Miss Vile replied: “Nonsense! We owe it to gifted pupils, and to their parents, to push them to their limit and beyond!”
“Ah yes,” said Mr Case, who happened to be nearby. “Per ardua ad astra.”
“Exactly,” said Miss Vile. And the next day she put Isis in detention for careless homework.
Isis made sure that she reported to detention on friday five minutes late. Samantha and Isabel were already there when she walked into the room. Isabel complained to Mr Old, who was in charge of detention that week:
“Please Sir, can you put Isis in another detention for being late?” to which Mr Old replied: “Mind your own business, young Miss.”
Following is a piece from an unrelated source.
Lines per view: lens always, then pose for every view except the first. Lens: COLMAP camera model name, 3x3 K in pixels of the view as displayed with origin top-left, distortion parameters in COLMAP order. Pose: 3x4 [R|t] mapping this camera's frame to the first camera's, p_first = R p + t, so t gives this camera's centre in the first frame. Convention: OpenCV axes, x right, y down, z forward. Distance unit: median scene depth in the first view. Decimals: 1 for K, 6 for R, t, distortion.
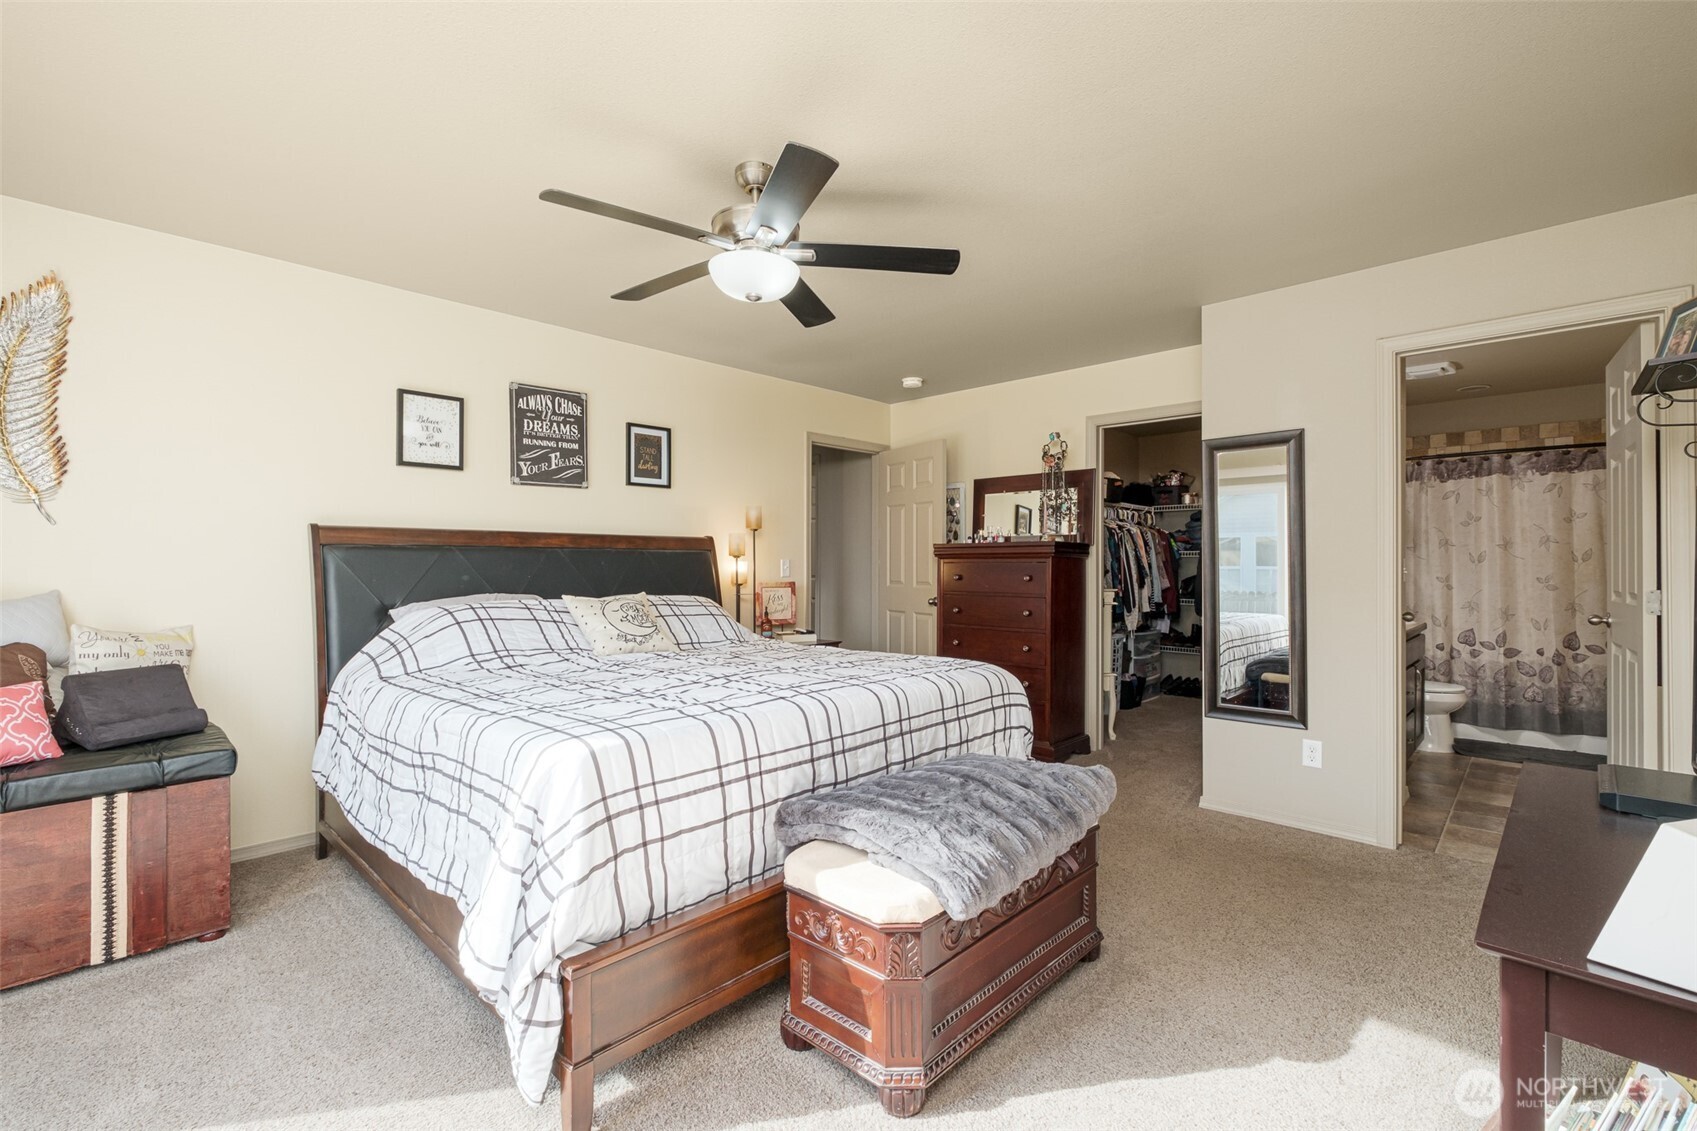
lens RADIAL K [[740.5, 0, 843.1], [0, 740.5, 568.9], [0, 0, 1]] dist [-0.014461, 0.002786]
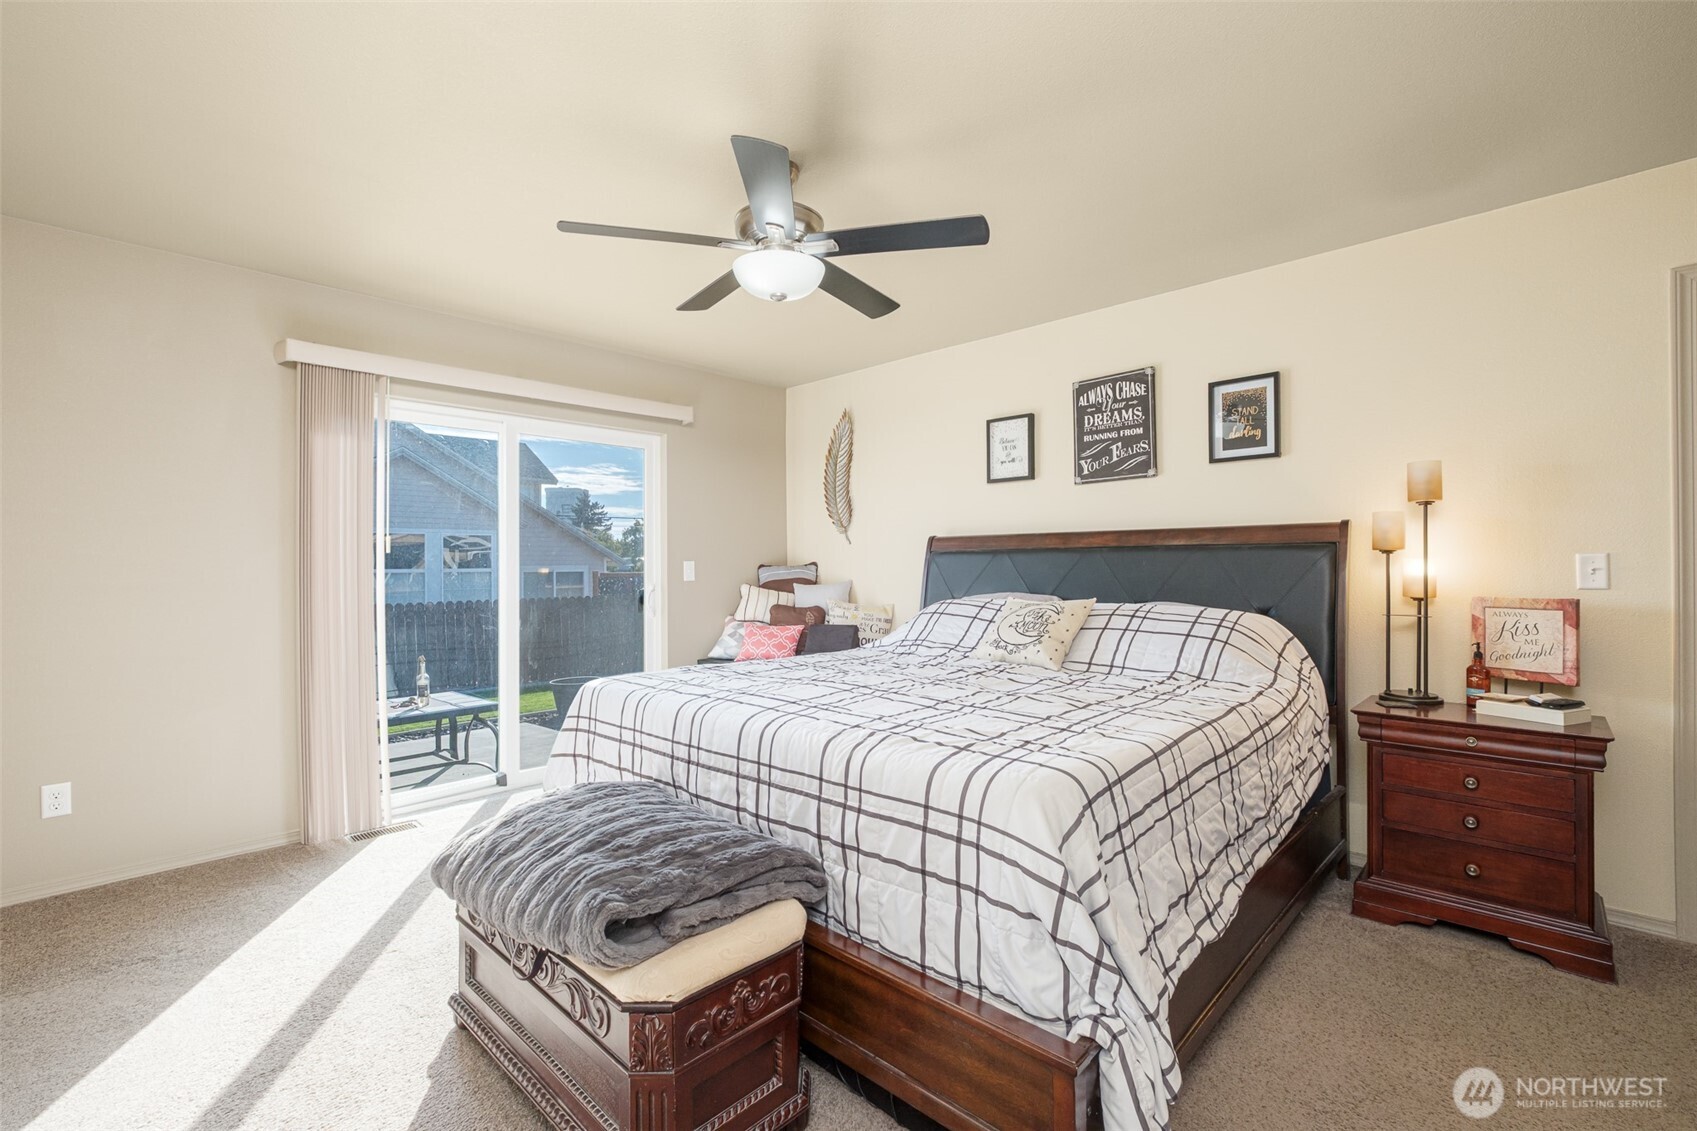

When they were finally released, Samantha confronted Isis: “What’s happened to you? You’re suddenly in trouble all the time!”
Isis replied honestly:
“I just got fed up with being perfect and I’m trying to be more interesting.”
“You’ll never succeed,” retorted Isabel. “You were born Miss Goody Two Shoes and you’ll always be boring.”
“I will succeed,” responded Isis, “because whenever I put my mind to something, I always manage to achieve it.”
“In that case,” suggested Samantha, “come over to my house and we’ll see if you can pass the fun person challenge.”
And since Isis was determined to show that she was up for anything, she agreed.